__阅读文本__.
________________

神经网络中最基本的成分是神经元(neuron)模型，目前广泛使用的神经元模型是1943年心理学家McCulloch和数学家W.Pitts首先提出的M-P神经元模型。如图，每个神经元都是一个多输入单输出的信息处理单元，输入信号通过带权重的连接传递，和阈值对比后得到总输入值，再通过激活函数(activation function)的处理产生单个输出。

神经元激活与否取决于某一阈值电平，即只有当其输入总和超过阈值 thea 时，神经元才被激

活而发放脉冲，否则神经元不会发生输出信号。整个过程可以用下面这个函数来表示：

作用函数

3.BP网络

3.1多层感知机

最简单的深度网络称为多层感知机。多层感知机由多层神经元组成，每一层与它的上一层相连，从中接收输入；同时每一层也与它的下一层相连，影响当前层的神经元。

相较于单层感知机，多层感知机的改进如下：

1. 引入了隐藏层(hidden layer)的结构，隐藏层通常指代的是，输入层(input layer)和输出层(output layer)中间的具有 N 个神经元的结构。其中层与层之间采用全连接的结构，跨层之前没有相连。

2. 引入了新的非线性激活函数。

3. 采用了反向传播算法(back propagation)。

3.2 BP算法简述

BP神经网络的全称为Back-Propagation Network，即反向传播网络，它是一个前向多层网络，利用误差反向传播算法对网络进行训练。BP神经网络的结构由输入层、隐含层和输出层构成，结构简单、可塑性强，输入层的节点只起到缓冲器的作用，负责把网络的输入数据传递给第一隐含层，因而各节点之间没有传递函数的功能。BP神经网络的结构形态属于前向网络，如下：

BP神经网络的上下层之间实现全连接，而每层神经元之间无连接。当一对学习样本提供给网络后，神经元的激活值从输入层经各隐含层传递至输出层。按照减少目标输出和实际输出之间误差的方向，从输出层反向经过中间层回到输入层，从而逐步修正各连接权值。与感知机不同的是由于误差反向传播中会对传递函数进行求到计算，BP神经网络的传递函数必须是可微的，所以不能使用感知机网络中的硬阈值传递函数，而通常使用的传递函数仍是分段线性函数、阶跃函数、Sigmoid函数。

程序代码

import torch
from torch import nn

from d2l import torch as d2l

batch_size = 256
train_iter, test_iter = d2l.load_data_fashion_mnist(batch_size)
num_inputs, num_outputs, num_hiddens = 784, 10, 256
W1 = nn.Parameter(torch.randn(
     num_inputs, num_hiddens, requires_grad=True) * 0.01)
b1 = nn.Parameter(torch.zeros(num_hiddens, requires_grad=True))
W2 = nn.Parameter(torch.randn(
     num_hiddens, num_outputs, requires_grad=True) * 0.01)
b2 = nn.Parameter(torch.zeros(num_outputs, requires_grad=True))
params = [W1, b1, W2, b2]
def relu(X):
    a = torch.zeros_like(X)

________________

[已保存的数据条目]
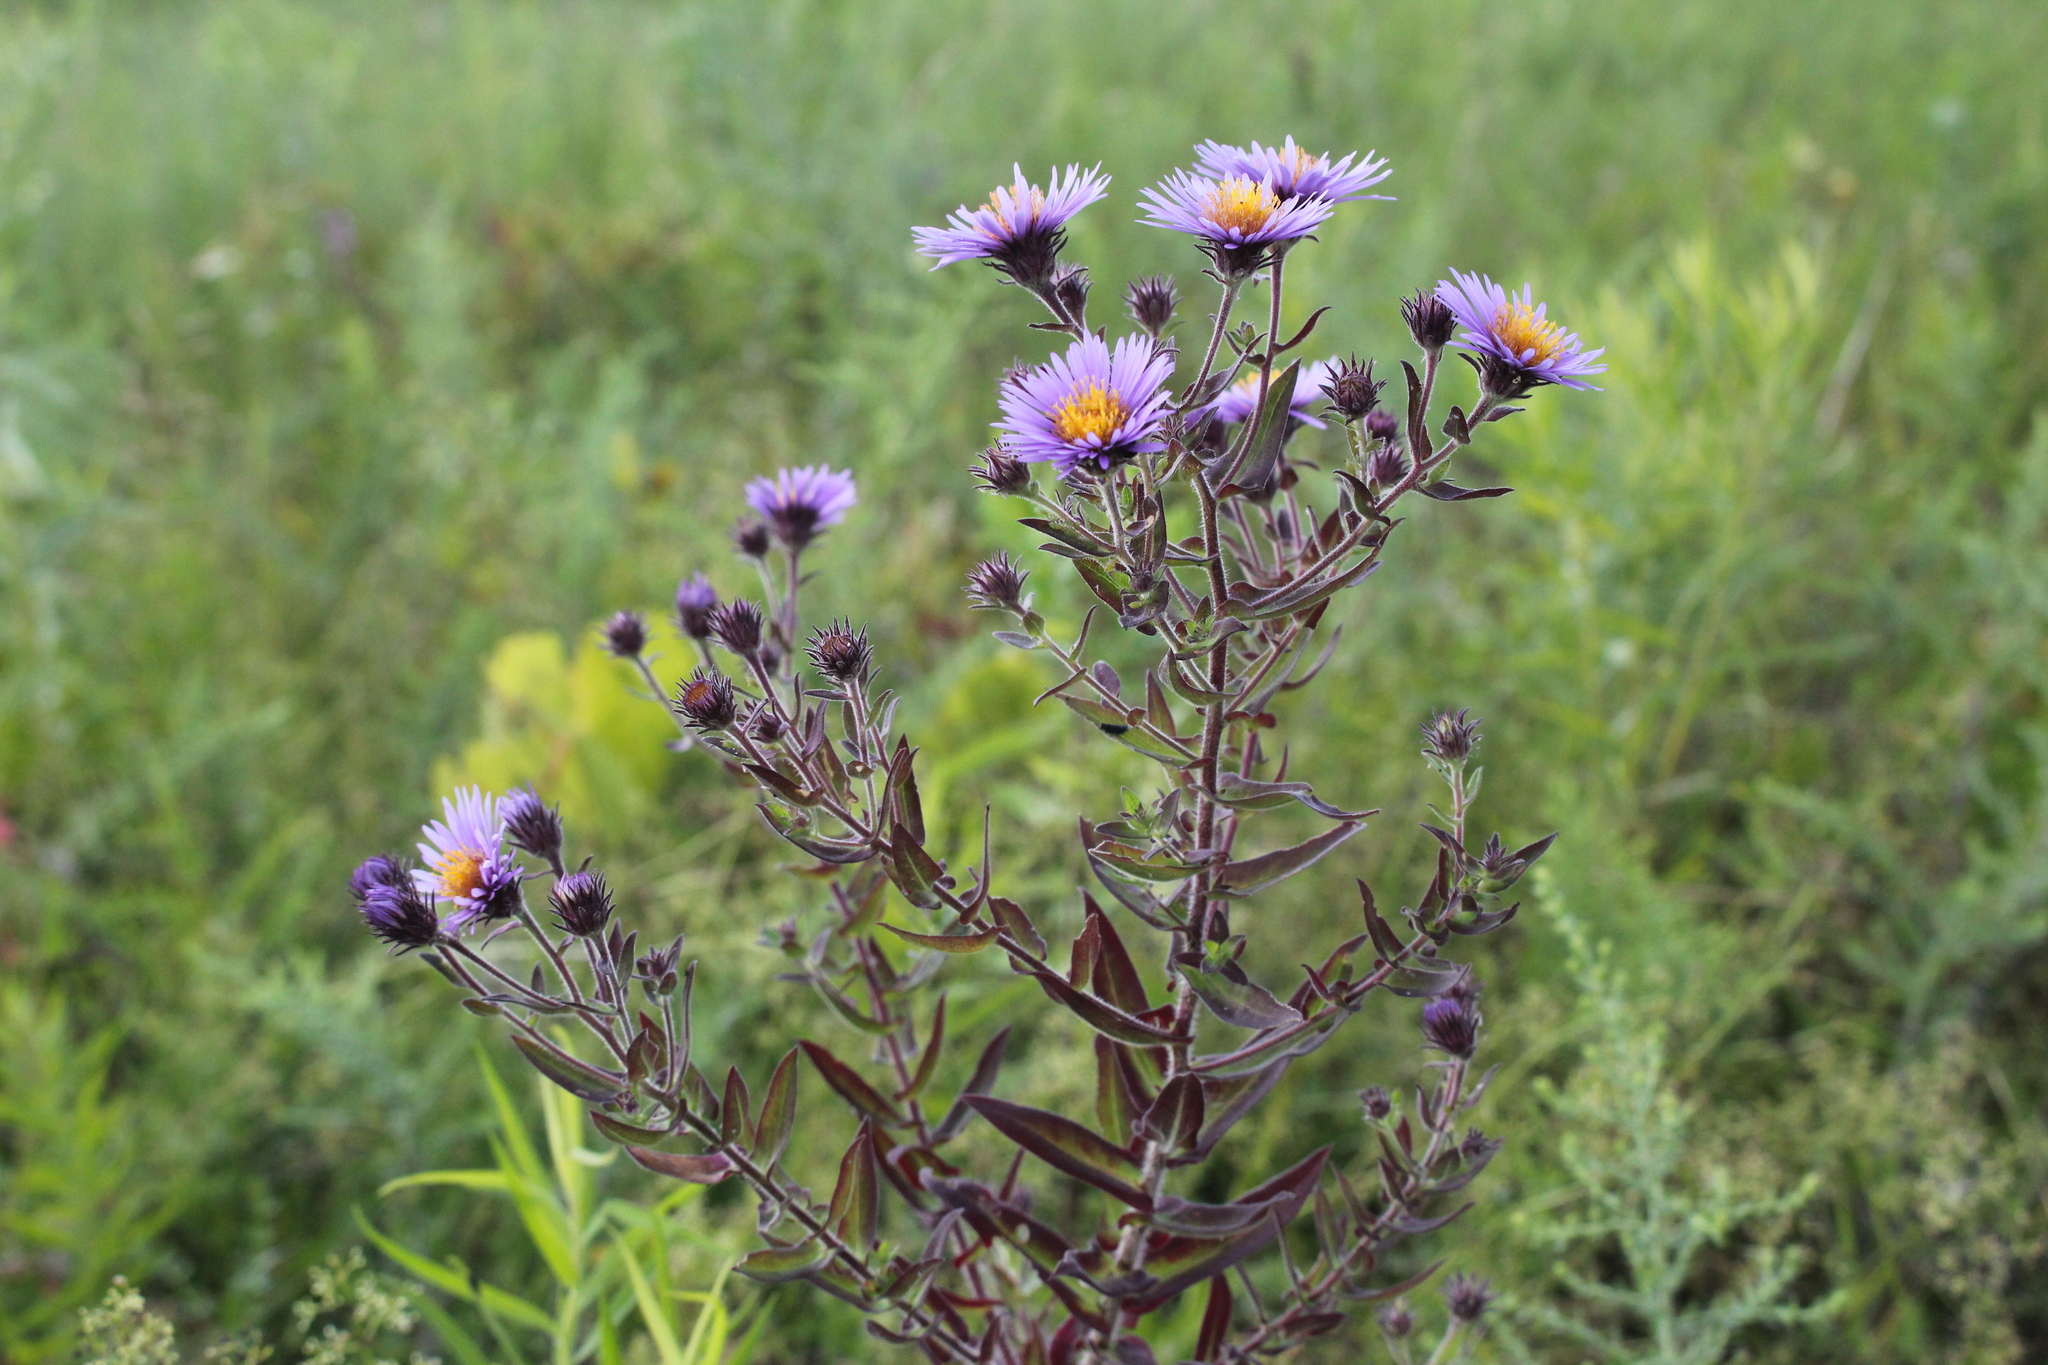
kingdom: Plantae
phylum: Tracheophyta
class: Magnoliopsida
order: Asterales
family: Asteraceae
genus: Symphyotrichum
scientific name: Symphyotrichum novae-angliae
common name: Michaelmas daisy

________________

__任务说明__.
请一字不差地抄录阅读文本中以“1. 引入了隐藏层(hidden layer)的结构，隐藏层通常指代的是，输入层(input”开始、以“跃函数、Sigmoid函数。”结束的部分。 完成任务时用不到这些条目。

__参考答案__.
1. 引入了隐藏层(hidden layer)的结构，隐藏层通常指代的是，输入层(input layer)和输出层(output layer)中间的具有 N 个神经元的结构。其中层与层之间采用全连接的结构，跨层之前没有相连。

2. 引入了新的非线性激活函数。

3. 采用了反向传播算法(back propagation)。

3.2 BP算法简述

BP神经网络的全称为Back-Propagation Network，即反向传播网络，它是一个前向多层网络，利用误差反向传播算法对网络进行训练。BP神经网络的结构由输入层、隐含层和输出层构成，结构简单、可塑性强，输入层的节点只起到缓冲器的作用，负责把网络的输入数据传递给第一隐含层，因而各节点之间没有传递函数的功能。BP神经网络的结构形态属于前向网络，如下：

BP神经网络的上下层之间实现全连接，而每层神经元之间无连接。当一对学习样本提供给网络后，神经元的激活值从输入层经各隐含层传递至输出层。按照减少目标输出和实际输出之间误差的方向，从输出层反向经过中间层回到输入层，从而逐步修正各连接权值。与感知机不同的是由于误差反向传播中会对传递函数进行求到计算，BP神经网络的传递函数必须是可微的，所以不能使用感知机网络中的硬阈值传递函数，而通常使用的传递函数仍是分段线性函数、阶跃函数、Sigmoid函数。